*** Block opens ***

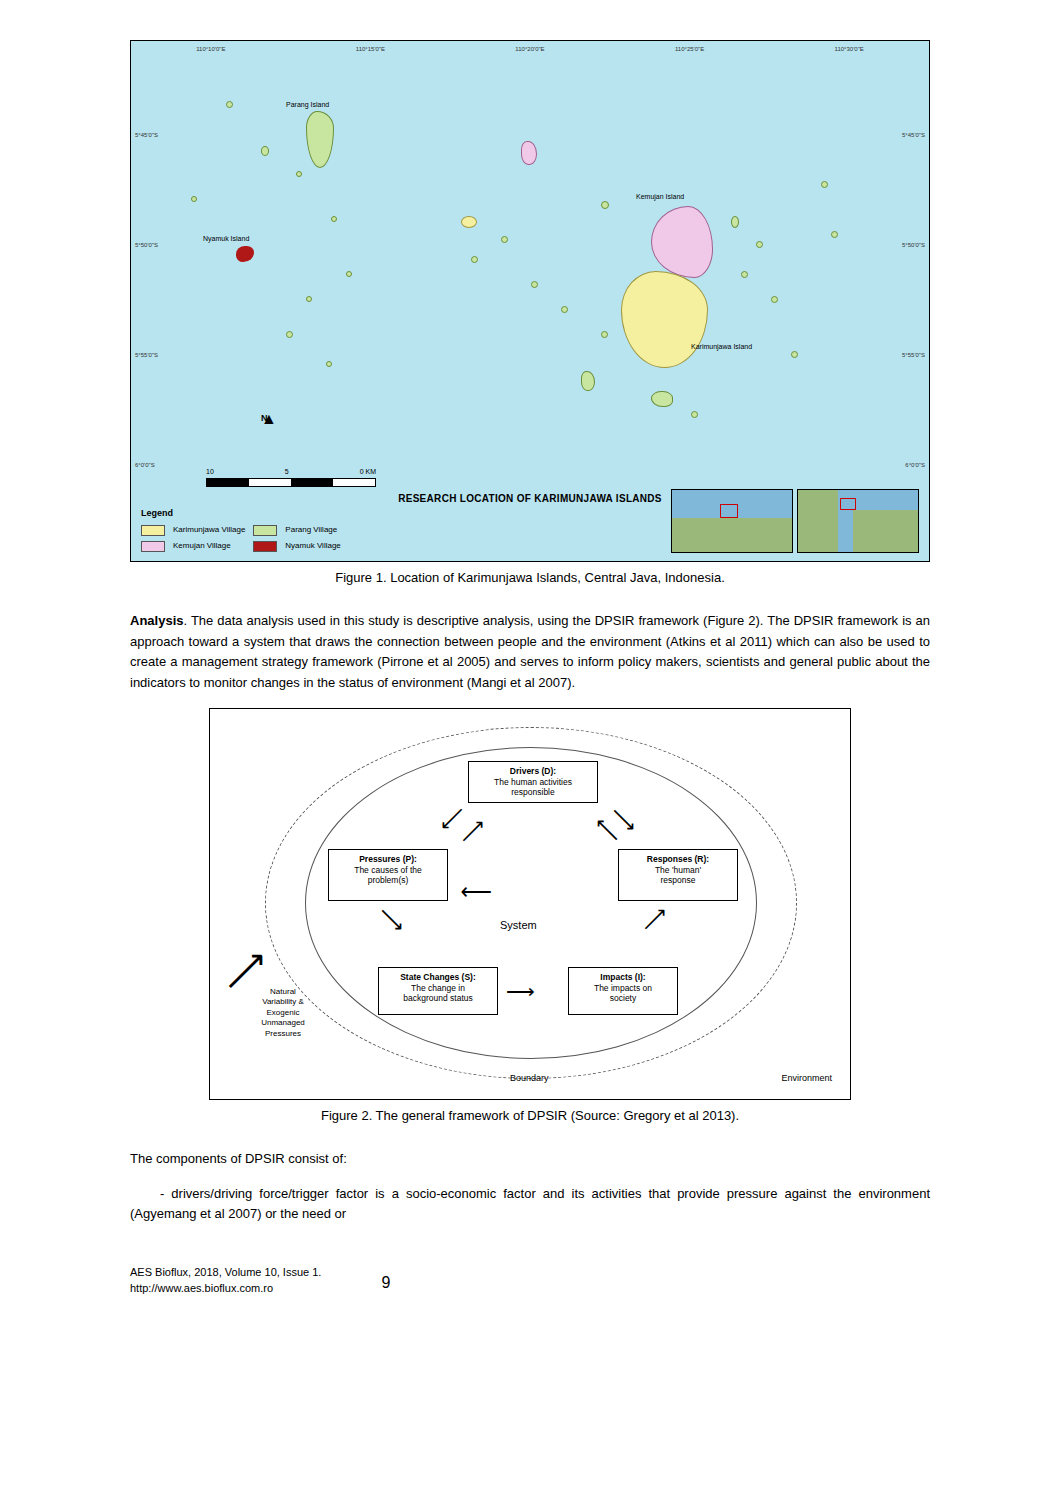110°10'0"E 110°15'0"E 110°20'0"E 110°25'0"E 110°30'0"E
5°45'0"S 5°50'0"S 5°55'0"S 6°0'0"S 5°45'0"S 5°50'0"S 5°55'0"S 6°0'0"S
Parang Island
Nyamuk Island
Kemujan Island
Karimunjawa Island
▲
N
10 5 0 KM
RESEARCH LOCATION OF KARIMUNJAWA ISLANDS
Legend
Karimunjawa Village Parang Village Kemujan Village Nyamuk Village
Figure 1. Location of Karimunjawa Islands, Central Java, Indonesia.
Analysis. The data analysis used in this study is descriptive analysis, using the DPSIR framework (Figure 2). The DPSIR framework is an approach toward a system that draws the connection between people and the environment (Atkins et al 2011) which can also be used to create a management strategy framework (Pirrone et al 2005) and serves to inform policy makers, scientists and general public about the indicators to monitor changes in the status of environment (Mangi et al 2007).
Drivers (D):
The human activities
responsible
Pressures (P):
The causes of the
problem(s)
Responses (R):
The 'human'
response
State Changes (S):
The change in
background status
Impacts (I):
The impacts on
society
System
Boundary
Environment
Natural
Variability &
Exogenic
Unmanaged
Pressures
⟶
⟶ ⟶ ⟶ ⟶ ⟶ ⟶ ⟶ ⟶
Figure 2. The general framework of DPSIR (Source: Gregory et al 2013).
The components of DPSIR consist of:
- drivers/driving force/trigger factor is a socio-economic factor and its activities that provide pressure against the environment (Agyemang et al 2007) or the need or
AES Bioflux, 2018, Volume 10, Issue 1.
http://www.aes.bioflux.com.ro
9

*** Block closes ***

**Brief**
Identify the lines of the entries containing the string "general". Copy each such line.

**Task output**
Analysis. The data analysis used in this study is descriptive analysis, using the DPSIR framework (Figure 2). The DPSIR framework is an approach toward a system that draws the connection between people and the environment (Atkins et al 2011) which can also be used to create a management strategy framework (Pirrone et al 2005) and serves to inform policy makers, scientists and general public about the indicators to monitor changes in the status of environment (Mangi et al 2007).
Figure 2. The general framework of DPSIR (Source: Gregory et al 2013).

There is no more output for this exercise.